─── INPUT FOR THIS TASK
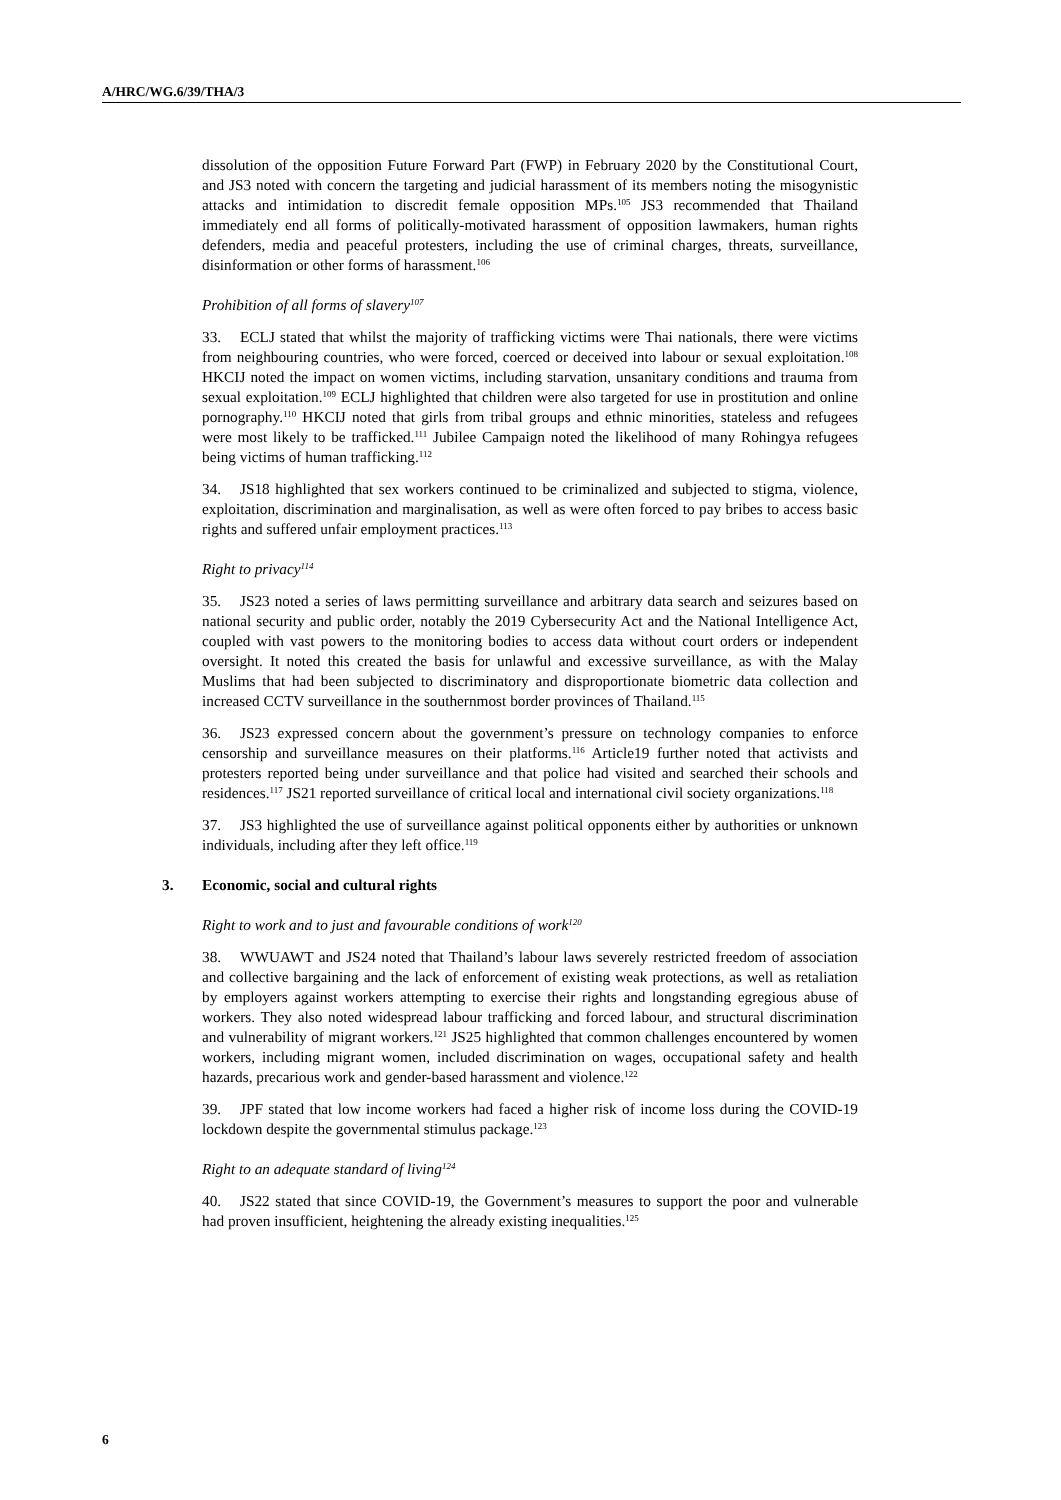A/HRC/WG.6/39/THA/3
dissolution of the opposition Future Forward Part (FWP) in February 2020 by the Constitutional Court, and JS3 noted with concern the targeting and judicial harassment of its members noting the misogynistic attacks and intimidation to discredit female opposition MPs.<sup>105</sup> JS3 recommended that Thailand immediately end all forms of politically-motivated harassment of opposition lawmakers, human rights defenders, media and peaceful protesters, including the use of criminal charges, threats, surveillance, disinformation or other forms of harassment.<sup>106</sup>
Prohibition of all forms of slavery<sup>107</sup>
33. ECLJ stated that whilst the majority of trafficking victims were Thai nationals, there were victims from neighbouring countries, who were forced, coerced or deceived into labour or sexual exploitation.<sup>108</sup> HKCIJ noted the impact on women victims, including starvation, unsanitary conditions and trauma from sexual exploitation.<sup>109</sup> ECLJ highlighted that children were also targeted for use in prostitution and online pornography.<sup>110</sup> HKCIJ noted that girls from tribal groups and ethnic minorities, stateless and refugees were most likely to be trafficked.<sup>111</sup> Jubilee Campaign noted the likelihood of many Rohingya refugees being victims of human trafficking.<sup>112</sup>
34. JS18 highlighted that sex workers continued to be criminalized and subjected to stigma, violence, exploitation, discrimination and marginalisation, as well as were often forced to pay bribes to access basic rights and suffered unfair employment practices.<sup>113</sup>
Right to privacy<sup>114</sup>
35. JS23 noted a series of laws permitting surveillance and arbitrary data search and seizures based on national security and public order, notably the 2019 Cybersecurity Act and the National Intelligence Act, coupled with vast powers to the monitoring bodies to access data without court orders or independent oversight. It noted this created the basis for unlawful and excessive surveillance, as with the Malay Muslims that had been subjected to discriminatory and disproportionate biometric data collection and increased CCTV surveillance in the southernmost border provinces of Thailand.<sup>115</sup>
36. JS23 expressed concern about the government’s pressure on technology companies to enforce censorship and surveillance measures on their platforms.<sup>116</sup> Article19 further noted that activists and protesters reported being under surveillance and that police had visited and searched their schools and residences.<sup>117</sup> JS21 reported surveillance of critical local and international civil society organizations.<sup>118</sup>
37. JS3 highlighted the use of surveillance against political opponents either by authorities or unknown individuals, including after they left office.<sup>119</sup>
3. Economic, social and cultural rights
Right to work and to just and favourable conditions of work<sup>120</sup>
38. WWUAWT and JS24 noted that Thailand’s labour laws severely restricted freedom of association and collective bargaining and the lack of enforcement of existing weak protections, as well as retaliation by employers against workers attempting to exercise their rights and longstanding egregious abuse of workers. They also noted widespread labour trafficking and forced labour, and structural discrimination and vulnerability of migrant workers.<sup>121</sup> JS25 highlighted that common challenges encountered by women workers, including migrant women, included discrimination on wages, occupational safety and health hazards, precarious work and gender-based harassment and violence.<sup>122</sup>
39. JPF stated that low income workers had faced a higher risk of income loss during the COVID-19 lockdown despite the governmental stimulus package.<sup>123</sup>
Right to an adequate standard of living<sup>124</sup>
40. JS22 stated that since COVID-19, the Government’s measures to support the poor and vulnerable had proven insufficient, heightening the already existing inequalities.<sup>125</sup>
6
──────
─── INPUT FOR THIS TASK
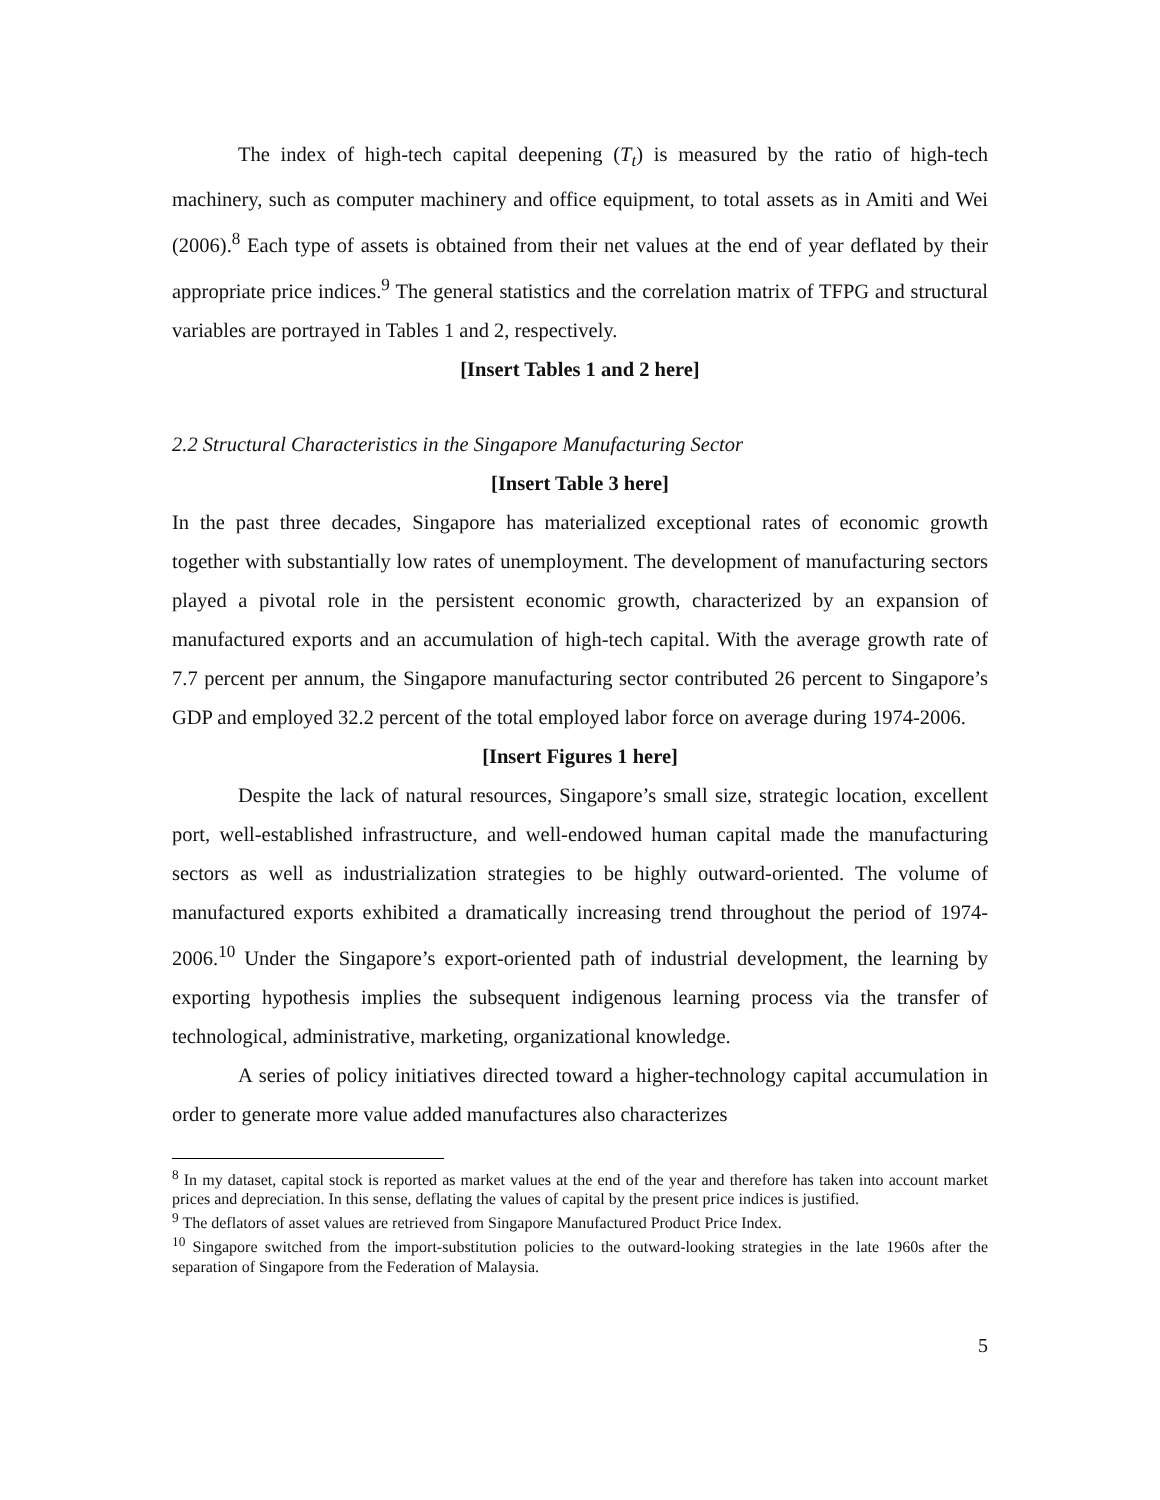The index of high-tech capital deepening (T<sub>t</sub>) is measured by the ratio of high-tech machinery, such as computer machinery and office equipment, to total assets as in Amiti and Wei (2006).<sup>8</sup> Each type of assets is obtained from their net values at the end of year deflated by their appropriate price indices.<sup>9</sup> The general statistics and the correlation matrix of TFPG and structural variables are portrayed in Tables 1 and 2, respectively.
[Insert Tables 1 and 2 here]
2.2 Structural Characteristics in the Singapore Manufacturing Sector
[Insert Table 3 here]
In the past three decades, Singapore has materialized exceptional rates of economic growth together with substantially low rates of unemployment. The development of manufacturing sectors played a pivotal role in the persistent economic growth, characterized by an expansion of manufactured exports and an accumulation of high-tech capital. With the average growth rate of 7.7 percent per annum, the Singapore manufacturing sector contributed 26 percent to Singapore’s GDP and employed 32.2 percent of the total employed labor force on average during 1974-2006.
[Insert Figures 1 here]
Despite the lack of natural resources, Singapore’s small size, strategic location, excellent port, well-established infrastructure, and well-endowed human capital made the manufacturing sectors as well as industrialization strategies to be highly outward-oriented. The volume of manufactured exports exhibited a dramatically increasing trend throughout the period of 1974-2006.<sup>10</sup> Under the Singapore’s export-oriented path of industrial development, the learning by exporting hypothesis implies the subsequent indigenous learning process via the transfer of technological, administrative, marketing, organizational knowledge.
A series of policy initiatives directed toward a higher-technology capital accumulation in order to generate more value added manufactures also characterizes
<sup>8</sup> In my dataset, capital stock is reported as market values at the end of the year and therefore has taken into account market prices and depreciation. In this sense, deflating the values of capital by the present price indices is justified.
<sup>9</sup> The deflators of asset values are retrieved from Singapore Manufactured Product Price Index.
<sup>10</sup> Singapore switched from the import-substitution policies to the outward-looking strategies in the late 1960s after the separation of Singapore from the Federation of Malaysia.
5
──────
INSTRUCTIONS FOR THE TASK. Your task is to copy every line in the entries that holds the string "COVID".

OUTPUT FOR THIS TASK.
39. JPF stated that low income workers had faced a higher risk of income loss during the COVID-19 lockdown despite the governmental stimulus package.<sup>123</sup>
40. JS22 stated that since COVID-19, the Government’s measures to support the poor and vulnerable had proven insufficient, heightening the already existing inequalities.<sup>125</sup>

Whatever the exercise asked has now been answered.